◆ Task details ◆
This exercise calls for retyping every line below exactly, with the images omitted.

◆ Excerpted data ◆
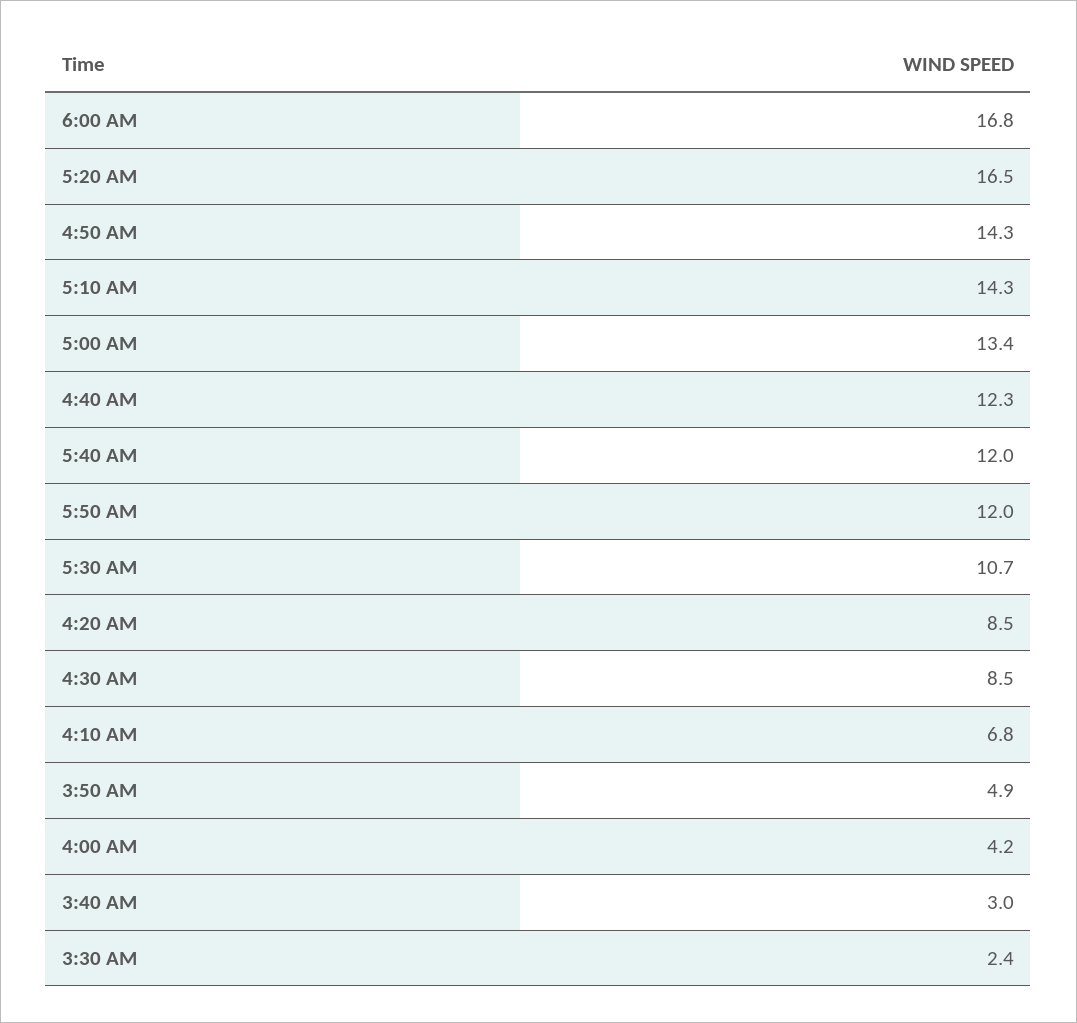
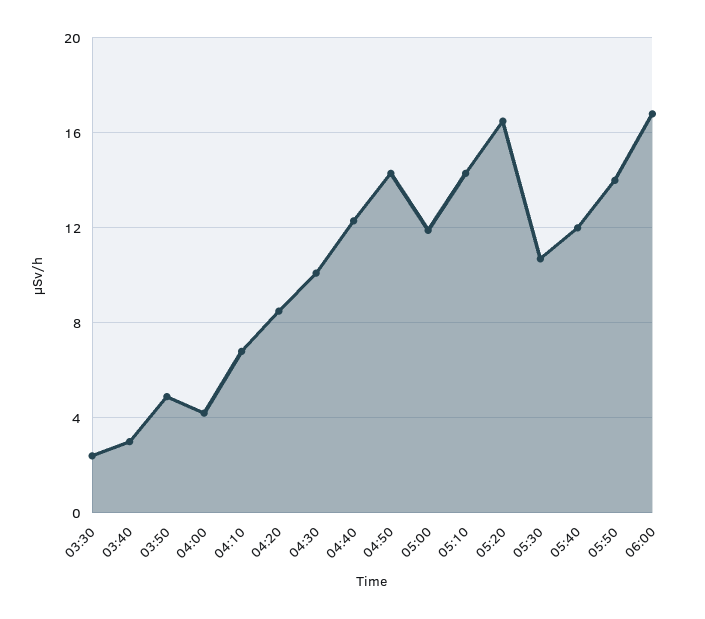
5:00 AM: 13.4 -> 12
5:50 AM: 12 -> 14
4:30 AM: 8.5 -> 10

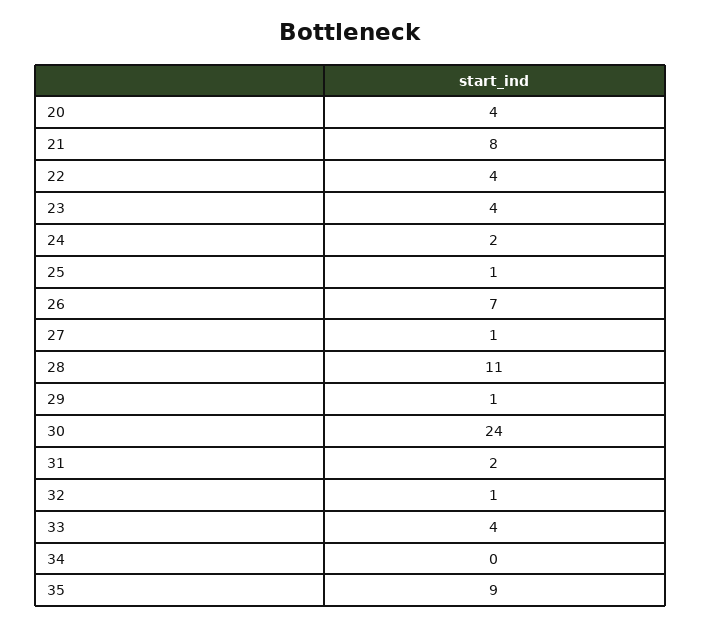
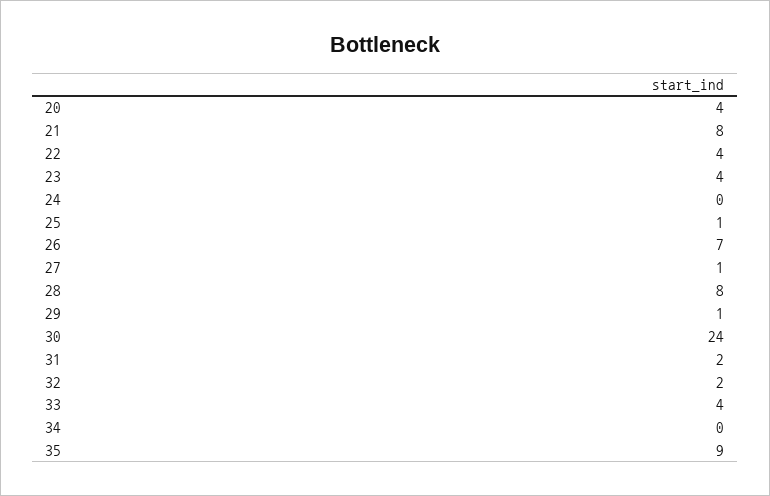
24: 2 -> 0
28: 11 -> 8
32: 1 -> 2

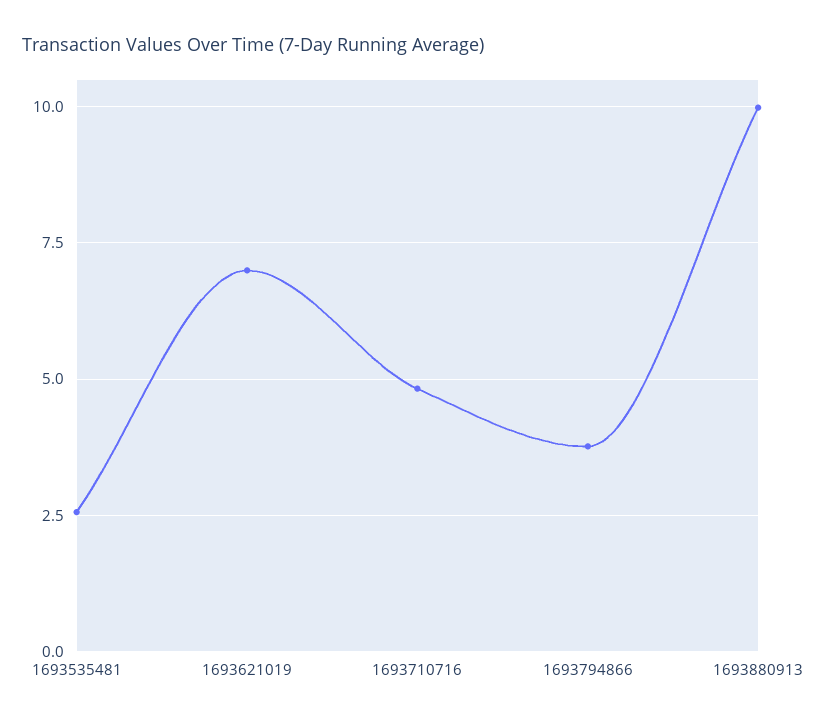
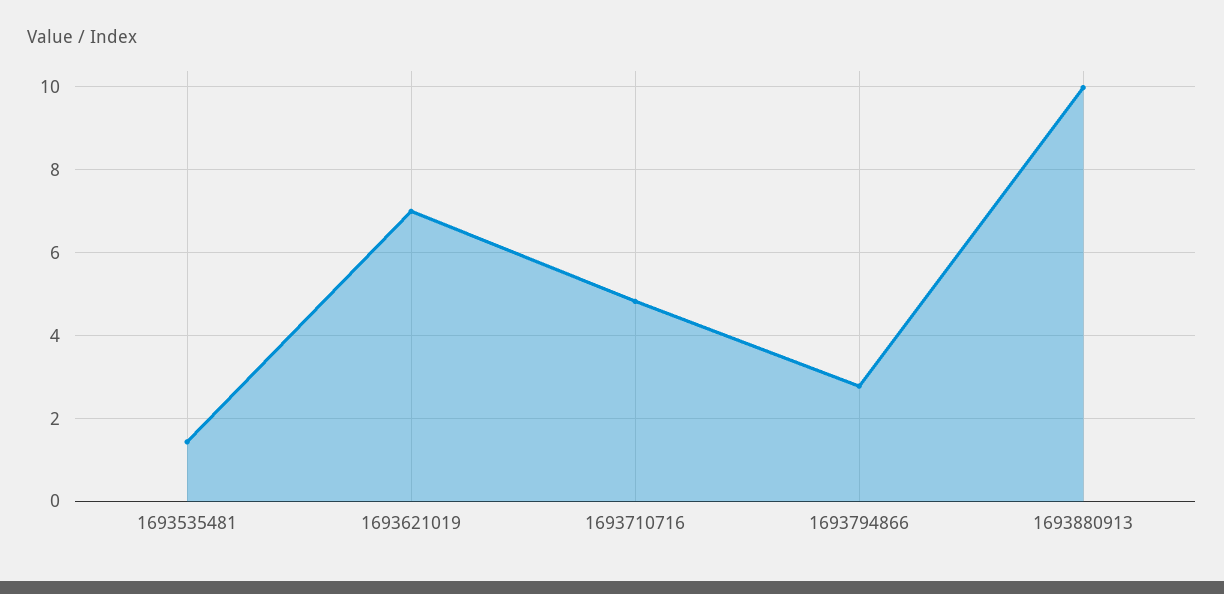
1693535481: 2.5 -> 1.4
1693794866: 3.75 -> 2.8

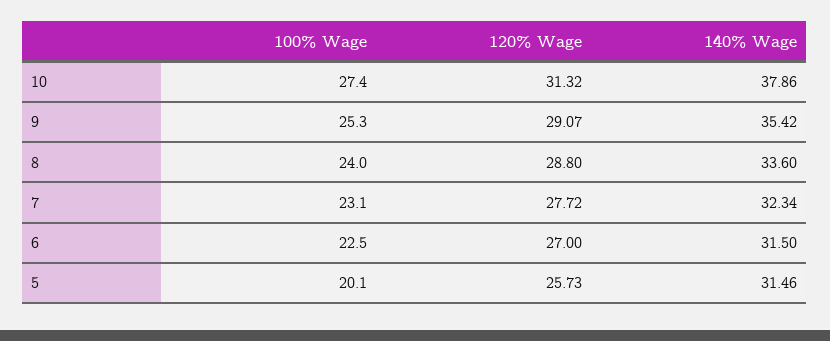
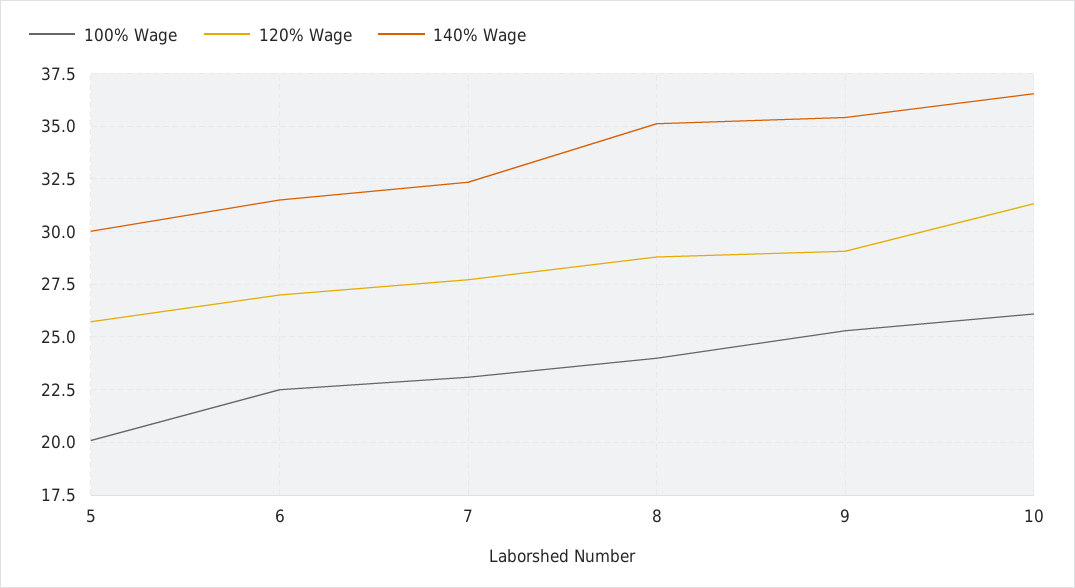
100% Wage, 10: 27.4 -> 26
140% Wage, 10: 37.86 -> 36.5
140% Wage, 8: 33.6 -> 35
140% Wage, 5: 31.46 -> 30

◆ Answer space ◆
5:00 AM: 13.4 -> 12
5:50 AM: 12 -> 14
4:30 AM: 8.5 -> 10

24: 2 -> 0
28: 11 -> 8
32: 1 -> 2

1693535481: 2.5 -> 1.4
1693794866: 3.75 -> 2.8

100% Wage, 10: 27.4 -> 26
140% Wage, 10: 37.86 -> 36.5
140% Wage, 8: 33.6 -> 35
140% Wage, 5: 31.46 -> 30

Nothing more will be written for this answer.